Autor: Andreas GrüterHerzlich willkommen zur ersten Edition unserer neuen „The Missing Link“-Rubrik. Ab sofort nehmen wir hier Fashion-Pieces unter die Lupe, die in ihrer Karriere Außergewöhnliches geschafft haben. Den Anfang macht der Anorak.
Der Anorak, mögen Sie denken, was ist an dem denn besonders? Und in der Tat ist die wetterfeste Jacke mit der eingearbeiteten Kapuze auf den ersten Blick in modischen Belangen eine ziemliche Niete, die allenfalls als wärmendes Gebrauchsutensil für kühle Herbst- und Wintertage durchgeht. Glamour-Appeal? Fehlanzeige.

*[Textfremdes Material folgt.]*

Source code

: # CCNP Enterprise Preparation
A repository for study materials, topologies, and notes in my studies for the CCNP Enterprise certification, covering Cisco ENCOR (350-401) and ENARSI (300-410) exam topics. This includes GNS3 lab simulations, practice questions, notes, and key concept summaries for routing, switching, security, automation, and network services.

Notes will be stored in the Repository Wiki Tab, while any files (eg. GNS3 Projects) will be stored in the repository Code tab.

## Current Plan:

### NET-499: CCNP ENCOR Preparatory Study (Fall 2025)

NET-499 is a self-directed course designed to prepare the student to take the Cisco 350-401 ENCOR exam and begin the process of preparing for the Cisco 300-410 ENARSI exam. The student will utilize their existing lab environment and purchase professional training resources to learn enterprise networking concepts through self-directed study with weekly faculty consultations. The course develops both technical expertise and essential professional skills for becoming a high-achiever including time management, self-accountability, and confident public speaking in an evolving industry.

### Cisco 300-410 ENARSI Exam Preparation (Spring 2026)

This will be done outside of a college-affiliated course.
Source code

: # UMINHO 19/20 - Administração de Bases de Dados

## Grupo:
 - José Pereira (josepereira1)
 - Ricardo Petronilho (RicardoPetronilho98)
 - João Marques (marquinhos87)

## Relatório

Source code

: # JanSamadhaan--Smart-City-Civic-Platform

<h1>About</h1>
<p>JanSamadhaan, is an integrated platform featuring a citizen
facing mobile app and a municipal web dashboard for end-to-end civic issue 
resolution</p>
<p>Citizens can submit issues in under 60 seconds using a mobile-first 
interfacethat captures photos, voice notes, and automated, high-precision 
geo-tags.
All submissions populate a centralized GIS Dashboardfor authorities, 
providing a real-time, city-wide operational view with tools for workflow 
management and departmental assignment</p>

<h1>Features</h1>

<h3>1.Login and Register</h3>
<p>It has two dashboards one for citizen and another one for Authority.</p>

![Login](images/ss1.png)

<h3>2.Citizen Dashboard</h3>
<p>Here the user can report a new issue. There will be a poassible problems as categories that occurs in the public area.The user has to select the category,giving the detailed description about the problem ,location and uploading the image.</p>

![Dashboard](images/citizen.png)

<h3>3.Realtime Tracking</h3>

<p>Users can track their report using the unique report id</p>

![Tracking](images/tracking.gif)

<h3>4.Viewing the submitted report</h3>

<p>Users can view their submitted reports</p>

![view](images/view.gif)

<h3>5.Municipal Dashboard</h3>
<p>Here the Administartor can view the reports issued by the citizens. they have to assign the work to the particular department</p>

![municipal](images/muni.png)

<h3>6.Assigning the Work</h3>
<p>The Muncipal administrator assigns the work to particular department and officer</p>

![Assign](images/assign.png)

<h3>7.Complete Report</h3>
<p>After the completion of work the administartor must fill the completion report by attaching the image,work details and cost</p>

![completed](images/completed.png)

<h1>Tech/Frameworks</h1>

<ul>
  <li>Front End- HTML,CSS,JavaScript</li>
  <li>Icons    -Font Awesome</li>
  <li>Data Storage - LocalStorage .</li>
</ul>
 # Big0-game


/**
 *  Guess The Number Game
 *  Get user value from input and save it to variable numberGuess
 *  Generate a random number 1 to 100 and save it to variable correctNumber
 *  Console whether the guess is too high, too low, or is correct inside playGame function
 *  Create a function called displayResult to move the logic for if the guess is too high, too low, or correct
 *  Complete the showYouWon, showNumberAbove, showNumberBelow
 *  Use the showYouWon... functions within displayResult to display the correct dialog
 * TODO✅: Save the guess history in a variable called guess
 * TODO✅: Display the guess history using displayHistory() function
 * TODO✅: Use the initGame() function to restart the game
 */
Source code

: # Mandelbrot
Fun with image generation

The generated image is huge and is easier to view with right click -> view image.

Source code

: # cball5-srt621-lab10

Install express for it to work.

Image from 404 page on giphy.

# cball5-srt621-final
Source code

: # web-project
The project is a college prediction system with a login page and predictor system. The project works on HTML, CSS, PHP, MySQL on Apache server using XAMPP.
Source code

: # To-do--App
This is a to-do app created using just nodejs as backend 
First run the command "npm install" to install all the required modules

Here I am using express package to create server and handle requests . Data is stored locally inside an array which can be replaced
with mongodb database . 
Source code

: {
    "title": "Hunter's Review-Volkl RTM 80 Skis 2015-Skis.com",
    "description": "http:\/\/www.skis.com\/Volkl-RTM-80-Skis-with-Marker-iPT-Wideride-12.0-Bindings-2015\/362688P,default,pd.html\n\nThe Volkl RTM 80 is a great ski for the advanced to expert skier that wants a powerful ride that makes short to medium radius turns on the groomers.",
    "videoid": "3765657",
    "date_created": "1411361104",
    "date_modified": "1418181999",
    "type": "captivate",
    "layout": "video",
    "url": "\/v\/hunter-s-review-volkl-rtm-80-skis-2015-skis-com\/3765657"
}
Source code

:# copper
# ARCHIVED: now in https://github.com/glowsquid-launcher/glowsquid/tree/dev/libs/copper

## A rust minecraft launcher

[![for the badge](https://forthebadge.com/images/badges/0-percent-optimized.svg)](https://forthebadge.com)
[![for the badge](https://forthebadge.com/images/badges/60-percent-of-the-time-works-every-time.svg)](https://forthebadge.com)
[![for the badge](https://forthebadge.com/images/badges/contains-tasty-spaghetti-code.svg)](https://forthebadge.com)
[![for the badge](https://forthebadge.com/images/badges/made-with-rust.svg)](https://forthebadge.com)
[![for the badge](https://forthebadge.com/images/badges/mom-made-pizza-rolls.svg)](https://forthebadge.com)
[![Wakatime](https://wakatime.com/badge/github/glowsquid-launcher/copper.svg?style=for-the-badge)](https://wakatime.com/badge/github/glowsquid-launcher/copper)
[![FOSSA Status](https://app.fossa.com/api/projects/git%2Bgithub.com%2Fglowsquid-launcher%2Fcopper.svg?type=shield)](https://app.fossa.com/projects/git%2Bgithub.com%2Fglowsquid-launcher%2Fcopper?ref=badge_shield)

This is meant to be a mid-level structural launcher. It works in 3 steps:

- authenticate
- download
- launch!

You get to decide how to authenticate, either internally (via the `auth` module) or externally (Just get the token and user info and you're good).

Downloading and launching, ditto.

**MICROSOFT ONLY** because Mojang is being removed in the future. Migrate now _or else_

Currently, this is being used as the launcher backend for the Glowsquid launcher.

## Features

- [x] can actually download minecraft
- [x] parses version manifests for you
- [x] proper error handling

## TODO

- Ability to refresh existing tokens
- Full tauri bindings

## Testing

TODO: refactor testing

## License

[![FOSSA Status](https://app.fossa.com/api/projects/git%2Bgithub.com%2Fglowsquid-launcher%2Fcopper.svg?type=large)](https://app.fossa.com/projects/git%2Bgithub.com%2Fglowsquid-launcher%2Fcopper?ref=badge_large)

Das allerdings sahen im Großbritannien der mittleren achtziger Jahre viele Bands der aufblühenden Indie-Musikszene gänzlich anders. Mit einem Bein in der Do-it-yourself-Haltung des Punk und Postpunk, mit dem anderen in der Tradition des twangeligen Schrammelgitarren-Reverb-Sounds des süßlichen 60s-Bubblegum-Pop, lärmten sich betont nerdig gebende Kids unter Namen wie The Pastels, The Pooh Sticks, Shop Assistants, The Wedding Present, Talulah Gosh, The Vaselines oder Josef K nicht nur ordentlich in den Garagen und Kellern des Königreichs. Sie tauschten auch die gefärbten Haare, schweren Stiefel und bemalten Lederjacken gegen einen Mod-inspirierten Ivy-League-Style im betont coolen uncoolen Secondhand-Look ein, dessen großer Vordenker Dan Treacy, Kopf und Sänger der kongenialen Television Personalities, hier keinesfalls unerwähnt bleiben darf. Immer mit dabei: besagter Anorak in einer Doppelrolle – sowohl als typisch britischer Slang für ausgeschlossene Muttersöhnchen, Loner und Streber als auch als textiles Statement, das die damalige Musikjournaille dazu inspirierte, dem bereits als C86 (benannt nach einer Tape-Compilation des New Musical Express) bekannten Phänomen den Subtitel „Anorak Pop“ zu verpassen.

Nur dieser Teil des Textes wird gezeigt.